> **Work instruction**
Nothing outside the range is to be copied. From the entries below, reproduce exactly the lines starting at the one with "R-L L-C C-B | | | |" and ending at the one with "(1343) | GREEN", without pictures.
═════ Extracted records
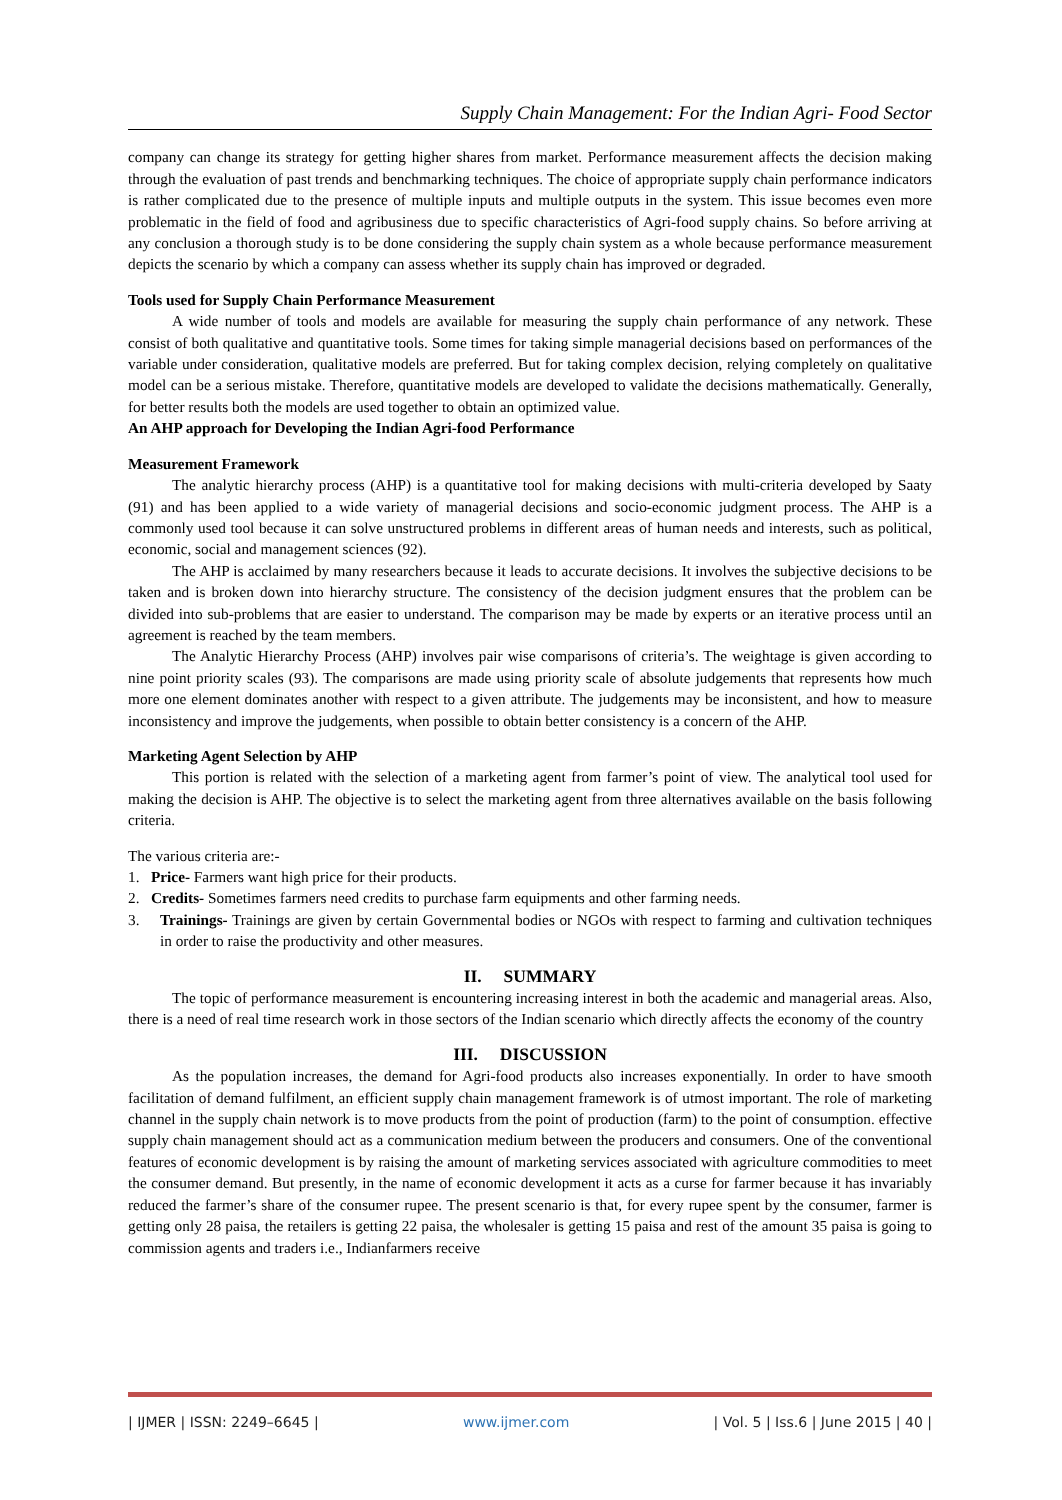Supply Chain Management: For the Indian Agri- Food Sector
company can change its strategy for getting higher shares from market. Performance measurement affects the decision making through the evaluation of past trends and benchmarking techniques. The choice of appropriate supply chain performance indicators is rather complicated due to the presence of multiple inputs and multiple outputs in the system. This issue becomes even more problematic in the field of food and agribusiness due to specific characteristics of Agri-food supply chains. So before arriving at any conclusion a thorough study is to be done considering the supply chain system as a whole because performance measurement depicts the scenario by which a company can assess whether its supply chain has improved or degraded.
Tools used for Supply Chain Performance Measurement
A wide number of tools and models are available for measuring the supply chain performance of any network. These consist of both qualitative and quantitative tools. Some times for taking simple managerial decisions based on performances of the variable under consideration, qualitative models are preferred. But for taking complex decision, relying completely on qualitative model can be a serious mistake. Therefore, quantitative models are developed to validate the decisions mathematically. Generally, for better results both the models are used together to obtain an optimized value.
An AHP approach for Developing the Indian Agri-food Performance
Measurement Framework
The analytic hierarchy process (AHP) is a quantitative tool for making decisions with multi-criteria developed by Saaty (91) and has been applied to a wide variety of managerial decisions and socio-economic judgment process. The AHP is a commonly used tool because it can solve unstructured problems in different areas of human needs and interests, such as political, economic, social and management sciences (92).
The AHP is acclaimed by many researchers because it leads to accurate decisions. It involves the subjective decisions to be taken and is broken down into hierarchy structure. The consistency of the decision judgment ensures that the problem can be divided into sub-problems that are easier to understand. The comparison may be made by experts or an iterative process until an agreement is reached by the team members.
The Analytic Hierarchy Process (AHP) involves pair wise comparisons of criteria’s. The weightage is given according to nine point priority scales (93). The comparisons are made using priority scale of absolute judgements that represents how much more one element dominates another with respect to a given attribute. The judgements may be inconsistent, and how to measure inconsistency and improve the judgements, when possible to obtain better consistency is a concern of the AHP.
Marketing Agent Selection by AHP
This portion is related with the selection of a marketing agent from farmer’s point of view. The analytical tool used for making the decision is AHP. The objective is to select the marketing agent from three alternatives available on the basis following criteria.
The various criteria are:-
1. Price- Farmers want high price for their products.
2. Credits- Sometimes farmers need credits to purchase farm equipments and other farming needs.
3. Trainings- Trainings are given by certain Governmental bodies or NGOs with respect to farming and cultivation techniques in order to raise the productivity and other measures.
II. SUMMARY
The topic of performance measurement is encountering increasing interest in both the academic and managerial areas. Also, there is a need of real time research work in those sectors of the Indian scenario which directly affects the economy of the country
III. DISCUSSION
As the population increases, the demand for Agri-food products also increases exponentially. In order to have smooth facilitation of demand fulfilment, an efficient supply chain management framework is of utmost important. The role of marketing channel in the supply chain network is to move products from the point of production (farm) to the point of consumption. effective supply chain management should act as a communication medium between the producers and consumers. One of the conventional features of economic development is by raising the amount of marketing services associated with agriculture commodities to meet the consumer demand. But presently, in the name of economic development it acts as a curse for farmer because it has invariably reduced the farmer’s share of the consumer rupee. The present scenario is that, for every rupee spent by the consumer, farmer is getting only 28 paisa, the retailers is getting 22 paisa, the wholesaler is getting 15 paisa and rest of the amount 35 paisa is going to commission agents and traders i.e., Indianfarmers receive
| IJMER | ISSN: 2249–6645 | www.ijmer.com | Vol. 5 | Iss.6 | June 2015 | 40 |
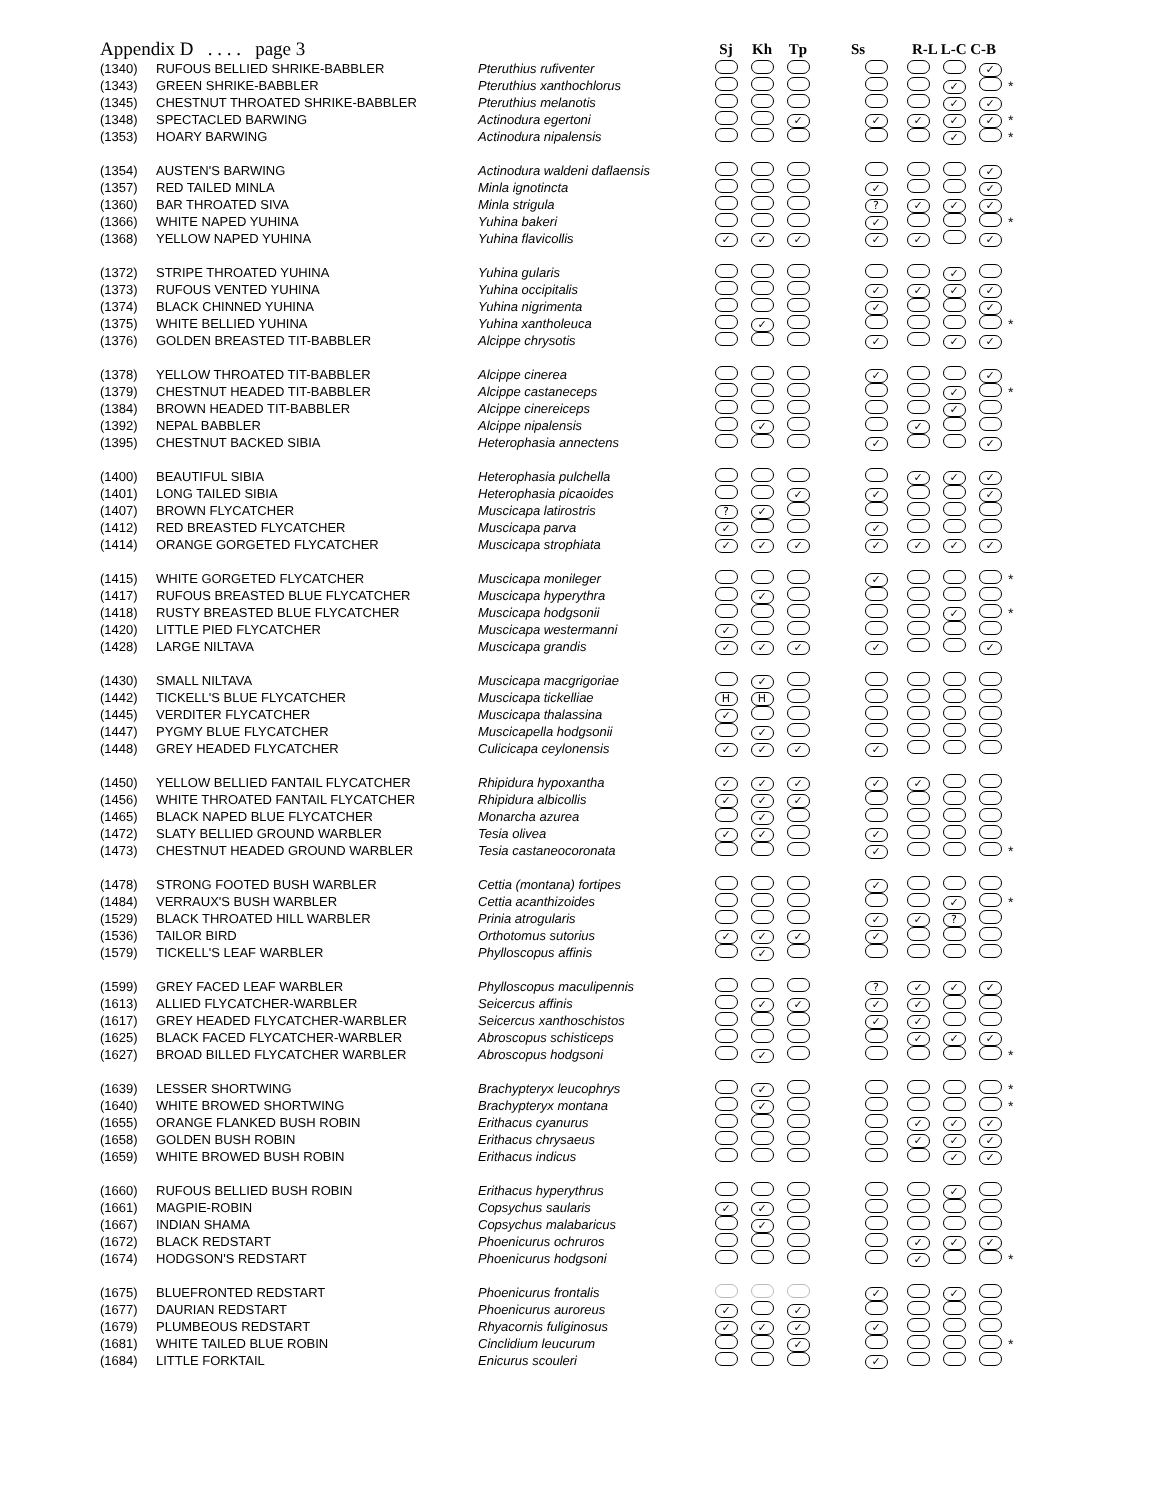| Appendix D . . . . page 3 | | | Sj | Kh | Tp | Ss | | R-L L-C C-B | | | |
| --- | --- | --- | --- | --- | --- | --- | --- | --- | --- | --- | --- |
| (1340) | RUFOUS BELLIED SHRIKE-BABBLER | Pteruthius rufiventer | | | | | | | | ✓ | |
| (1343) | GREEN SHRIKE-BABBLER | Pteruthius xanthochlorus | | | | | | | ✓ | | * |
| (1345) | CHESTNUT THROATED SHRIKE-BABBLER | Pteruthius melanotis | | | | | | | ✓ | ✓ | |
| (1348) | SPECTACLED BARWING | Actinodura egertoni | | | ✓ | | ✓ | ✓ | ✓ | ✓ | * |
| (1353) | HOARY BARWING | Actinodura nipalensis | | | | | | | ✓ | | * |
| (1354) | AUSTEN'S BARWING | Actinodura waldeni daflaensis | | | | | | | | ✓ | |
| (1357) | RED TAILED MINLA | Minla ignotincta | | | | | ✓ | | | ✓ | |
| (1360) | BAR THROATED SIVA | Minla strigula | | | | | ? | ✓ | ✓ | ✓ | |
| (1366) | WHITE NAPED YUHINA | Yuhina bakeri | | | | | ✓ | | | | * |
| (1368) | YELLOW NAPED YUHINA | Yuhina flavicollis | ✓ | ✓ | ✓ | | ✓ | ✓ | | ✓ | |
| (1372) | STRIPE THROATED YUHINA | Yuhina gularis | | | | | | | ✓ | | |
| (1373) | RUFOUS VENTED YUHINA | Yuhina occipitalis | | | | | ✓ | ✓ | ✓ | ✓ | |
| (1374) | BLACK CHINNED YUHINA | Yuhina nigrimenta | | | | | ✓ | | | ✓ | |
| (1375) | WHITE BELLIED YUHINA | Yuhina xantholeuca | | ✓ | | | | | | | * |
| (1376) | GOLDEN BREASTED TIT-BABBLER | Alcippe chrysotis | | | | | ✓ | | ✓ | ✓ | |
| (1378) | YELLOW THROATED TIT-BABBLER | Alcippe cinerea | | | | | ✓ | | | ✓ | |
| (1379) | CHESTNUT HEADED TIT-BABBLER | Alcippe castaneceps | | | | | | | ✓ | | * |
| (1384) | BROWN HEADED TIT-BABBLER | Alcippe cinereiceps | | | | | | | ✓ | | |
| (1392) | NEPAL BABBLER | Alcippe nipalensis | | ✓ | | | | ✓ | | | |
| (1395) | CHESTNUT BACKED SIBIA | Heterophasia annectens | | | | | ✓ | | | ✓ | |
| (1400) | BEAUTIFUL SIBIA | Heterophasia pulchella | | | | | | ✓ | ✓ | ✓ | |
| (1401) | LONG TAILED SIBIA | Heterophasia picaoides | | | ✓ | | ✓ | | | ✓ | |
| (1407) | BROWN FLYCATCHER | Muscicapa latirostris | ? | ✓ | | | | | | | |
| (1412) | RED BREASTED FLYCATCHER | Muscicapa parva | ✓ | | | | ✓ | | | | |
| (1414) | ORANGE GORGETED FLYCATCHER | Muscicapa strophiata | ✓ | ✓ | ✓ | | ✓ | ✓ | ✓ | ✓ | |
| (1415) | WHITE GORGETED FLYCATCHER | Muscicapa monileger | | | | | ✓ | | | | * |
| (1417) | RUFOUS BREASTED BLUE FLYCATCHER | Muscicapa hyperythra | | ✓ | | | | | | | |
| (1418) | RUSTY BREASTED BLUE FLYCATCHER | Muscicapa hodgsonii | | | | | | | ✓ | | * |
| (1420) | LITTLE PIED FLYCATCHER | Muscicapa westermanni | ✓ | | | | | | | | |
| (1428) | LARGE NILTAVA | Muscicapa grandis | ✓ | ✓ | ✓ | | ✓ | | | ✓ | |
| (1430) | SMALL NILTAVA | Muscicapa macgrigoriae | | ✓ | | | | | | | |
| (1442) | TICKELL'S BLUE FLYCATCHER | Muscicapa tickelliae | H | H | | | | | | | |
| (1445) | VERDITER FLYCATCHER | Muscicapa thalassina | ✓ | | | | | | | | |
| (1447) | PYGMY BLUE FLYCATCHER | Muscicapella hodgsonii | | ✓ | | | | | | | |
| (1448) | GREY HEADED FLYCATCHER | Culicicapa ceylonensis | ✓ | ✓ | ✓ | | ✓ | | | | |
| (1450) | YELLOW BELLIED FANTAIL FLYCATCHER | Rhipidura hypoxantha | ✓ | ✓ | ✓ | | ✓ | ✓ | | | |
| (1456) | WHITE THROATED FANTAIL FLYCATCHER | Rhipidura albicollis | ✓ | ✓ | ✓ | | | | | | |
| (1465) | BLACK NAPED BLUE FLYCATCHER | Monarcha azurea | | ✓ | | | | | | | |
| (1472) | SLATY BELLIED GROUND WARBLER | Tesia olivea | ✓ | ✓ | | | ✓ | | | | |
| (1473) | CHESTNUT HEADED GROUND WARBLER | Tesia castaneocoronata | | | | | ✓ | | | | * |
| (1478) | STRONG FOOTED BUSH WARBLER | Cettia (montana) fortipes | | | | | ✓ | | | | |
| (1484) | VERRAUX'S BUSH WARBLER | Cettia acanthizoides | | | | | | | ✓ | | * |
| (1529) | BLACK THROATED HILL WARBLER | Prinia atrogularis | | | | | ✓ | ✓ | ? | | |
| (1536) | TAILOR BIRD | Orthotomus sutorius | ✓ | ✓ | ✓ | | ✓ | | | | |
| (1579) | TICKELL'S LEAF WARBLER | Phylloscopus affinis | | ✓ | | | | | | | |
| (1599) | GREY FACED LEAF WARBLER | Phylloscopus maculipennis | | | | | ? | ✓ | ✓ | ✓ | |
| (1613) | ALLIED FLYCATCHER-WARBLER | Seicercus affinis | | ✓ | ✓ | | ✓ | ✓ | | | |
| (1617) | GREY HEADED FLYCATCHER-WARBLER | Seicercus xanthoschistos | | | | | ✓ | ✓ | | | |
| (1625) | BLACK FACED FLYCATCHER-WARBLER | Abroscopus schisticeps | | | | | | ✓ | ✓ | ✓ | |
| (1627) | BROAD BILLED FLYCATCHER WARBLER | Abroscopus hodgsoni | | ✓ | | | | | | | * |
| (1639) | LESSER SHORTWING | Brachypteryx leucophrys | | ✓ | | | | | | | * |
| (1640) | WHITE BROWED SHORTWING | Brachypteryx montana | | ✓ | | | | | | | * |
| (1655) | ORANGE FLANKED BUSH ROBIN | Erithacus cyanurus | | | | | | ✓ | ✓ | ✓ | |
| (1658) | GOLDEN BUSH ROBIN | Erithacus chrysaeus | | | | | | ✓ | ✓ | ✓ | |
| (1659) | WHITE BROWED BUSH ROBIN | Erithacus indicus | | | | | | | ✓ | ✓ | |
| (1660) | RUFOUS BELLIED BUSH ROBIN | Erithacus hyperythrus | | | | | | | ✓ | | |
| (1661) | MAGPIE-ROBIN | Copsychus saularis | ✓ | ✓ | | | | | | | |
| (1667) | INDIAN SHAMA | Copsychus malabaricus | | ✓ | | | | | | | |
| (1672) | BLACK REDSTART | Phoenicurus ochruros | | | | | | ✓ | ✓ | ✓ | |
| (1674) | HODGSON'S REDSTART | Phoenicurus hodgsoni | | | | | | ✓ | | | * |
| (1675) | BLUEFRONTED REDSTART | Phoenicurus frontalis | | | | | ✓ | | ✓ | | |
| (1677) | DAURIAN REDSTART | Phoenicurus auroreus | ✓ | | ✓ | | | | | | |
| (1679) | PLUMBEOUS REDSTART | Rhyacornis fuliginosus | ✓ | ✓ | ✓ | | ✓ | | | | |
| (1681) | WHITE TAILED BLUE ROBIN | Cinclidium leucurum | | | ✓ | | | | | | * |
| (1684) | LITTLE FORKTAIL | Enicurus scouleri | | | | | ✓ | | | | |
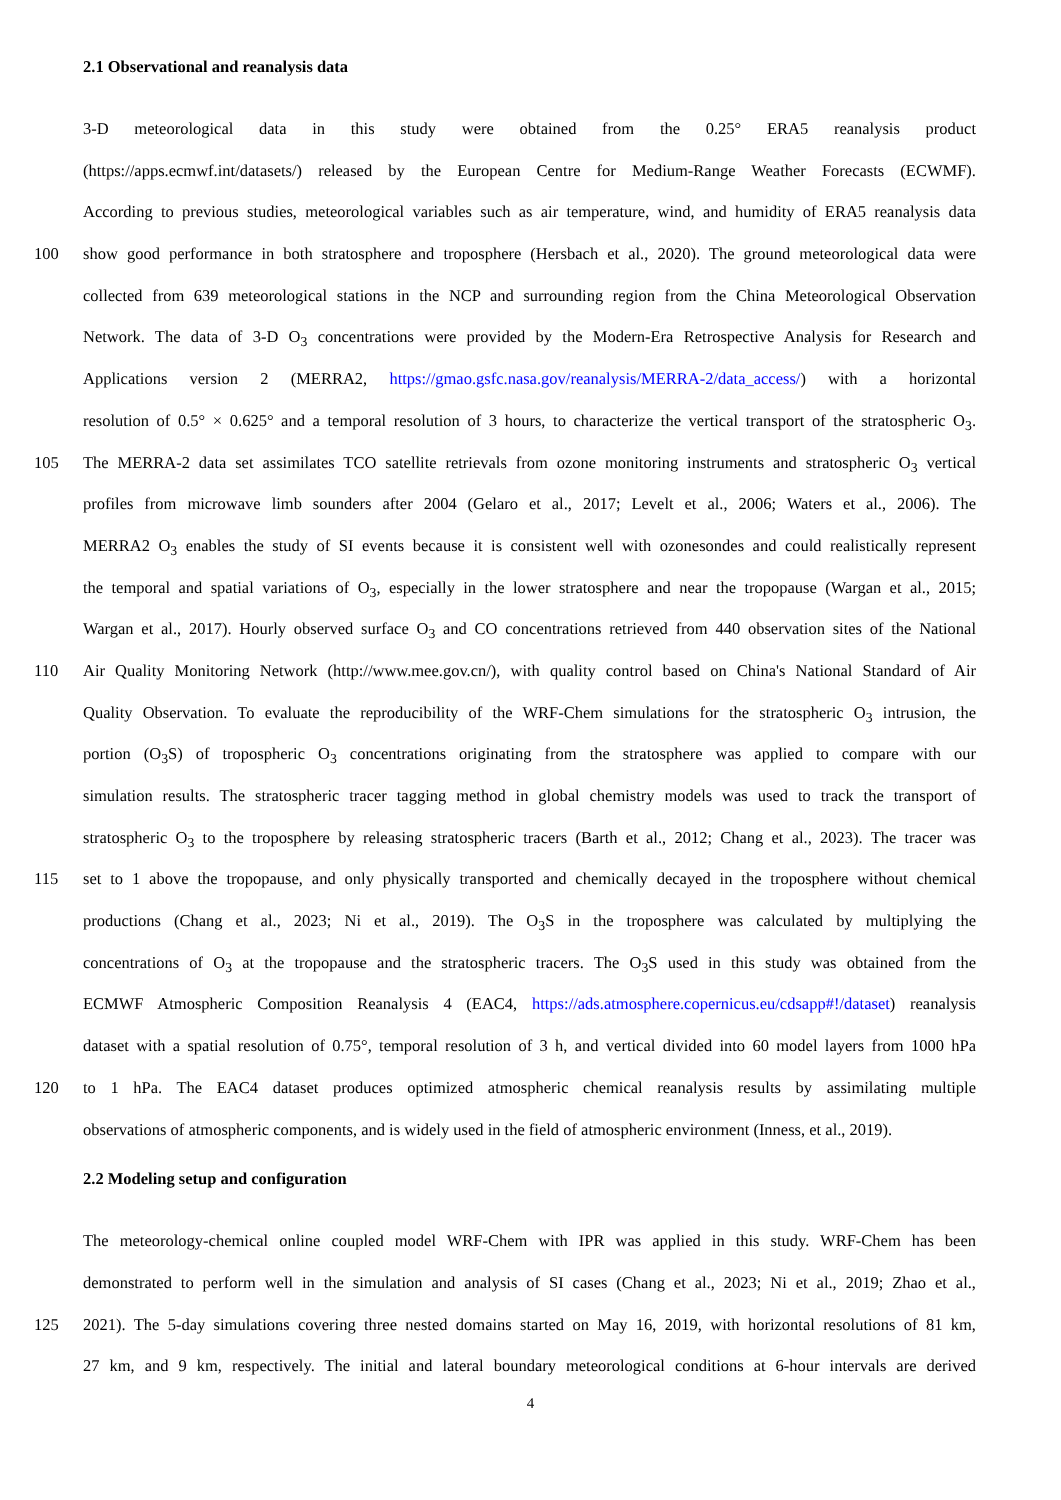2.1 Observational and reanalysis data
3-D meteorological data in this study were obtained from the 0.25° ERA5 reanalysis product
(https://apps.ecmwf.int/datasets/) released by the European Centre for Medium-Range Weather Forecasts (ECWMF).
According to previous studies, meteorological variables such as air temperature, wind, and humidity of ERA5 reanalysis data
100 show good performance in both stratosphere and troposphere (Hersbach et al., 2020). The ground meteorological data were
collected from 639 meteorological stations in the NCP and surrounding region from the China Meteorological Observation
Network. The data of 3-D O<sub>3</sub> concentrations were provided by the Modern-Era Retrospective Analysis for Research and
Applications version 2 (MERRA2, https://gmao.gsfc.nasa.gov/reanalysis/MERRA-2/data_access/) with a horizontal
resolution of 0.5° × 0.625° and a temporal resolution of 3 hours, to characterize the vertical transport of the stratospheric O<sub>3</sub>.
105 The MERRA-2 data set assimilates TCO satellite retrievals from ozone monitoring instruments and stratospheric O<sub>3</sub> vertical
profiles from microwave limb sounders after 2004 (Gelaro et al., 2017; Levelt et al., 2006; Waters et al., 2006). The
MERRA2 O<sub>3</sub> enables the study of SI events because it is consistent well with ozonesondes and could realistically represent
the temporal and spatial variations of O<sub>3</sub>, especially in the lower stratosphere and near the tropopause (Wargan et al., 2015;
Wargan et al., 2017). Hourly observed surface O<sub>3</sub> and CO concentrations retrieved from 440 observation sites of the National
110 Air Quality Monitoring Network (http://www.mee.gov.cn/), with quality control based on China's National Standard of Air
Quality Observation. To evaluate the reproducibility of the WRF-Chem simulations for the stratospheric O<sub>3</sub> intrusion, the
portion (O<sub>3</sub>S) of tropospheric O<sub>3</sub> concentrations originating from the stratosphere was applied to compare with our
simulation results. The stratospheric tracer tagging method in global chemistry models was used to track the transport of
stratospheric O<sub>3</sub> to the troposphere by releasing stratospheric tracers (Barth et al., 2012; Chang et al., 2023). The tracer was
115 set to 1 above the tropopause, and only physically transported and chemically decayed in the troposphere without chemical
productions (Chang et al., 2023; Ni et al., 2019). The O<sub>3</sub>S in the troposphere was calculated by multiplying the
concentrations of O<sub>3</sub> at the tropopause and the stratospheric tracers. The O<sub>3</sub>S used in this study was obtained from the
ECMWF Atmospheric Composition Reanalysis 4 (EAC4, https://ads.atmosphere.copernicus.eu/cdsapp#!/dataset) reanalysis
dataset with a spatial resolution of 0.75°, temporal resolution of 3 h, and vertical divided into 60 model layers from 1000 hPa
120 to 1 hPa. The EAC4 dataset produces optimized atmospheric chemical reanalysis results by assimilating multiple
observations of atmospheric components, and is widely used in the field of atmospheric environment (Inness, et al., 2019).
2.2 Modeling setup and configuration
The meteorology-chemical online coupled model WRF-Chem with IPR was applied in this study. WRF-Chem has been
demonstrated to perform well in the simulation and analysis of SI cases (Chang et al., 2023; Ni et al., 2019; Zhao et al.,
125 2021). The 5-day simulations covering three nested domains started on May 16, 2019, with horizontal resolutions of 81 km,
27 km, and 9 km, respectively. The initial and lateral boundary meteorological conditions at 6-hour intervals are derived
4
══════════
> **Response to this exercise**
| Appendix D . . . . page 3 | | | Sj | Kh | Tp | Ss | | R-L L-C C-B | | | |
| --- | --- | --- | --- | --- | --- | --- | --- | --- | --- | --- | --- |
| (1340) | RUFOUS BELLIED SHRIKE-BABBLER | Pteruthius rufiventer | | | | | | | | ✓ | |
| (1343) | GREEN SHRIKE-BABBLER | Pteruthius xanthochlorus | | | | | | | ✓ | | * |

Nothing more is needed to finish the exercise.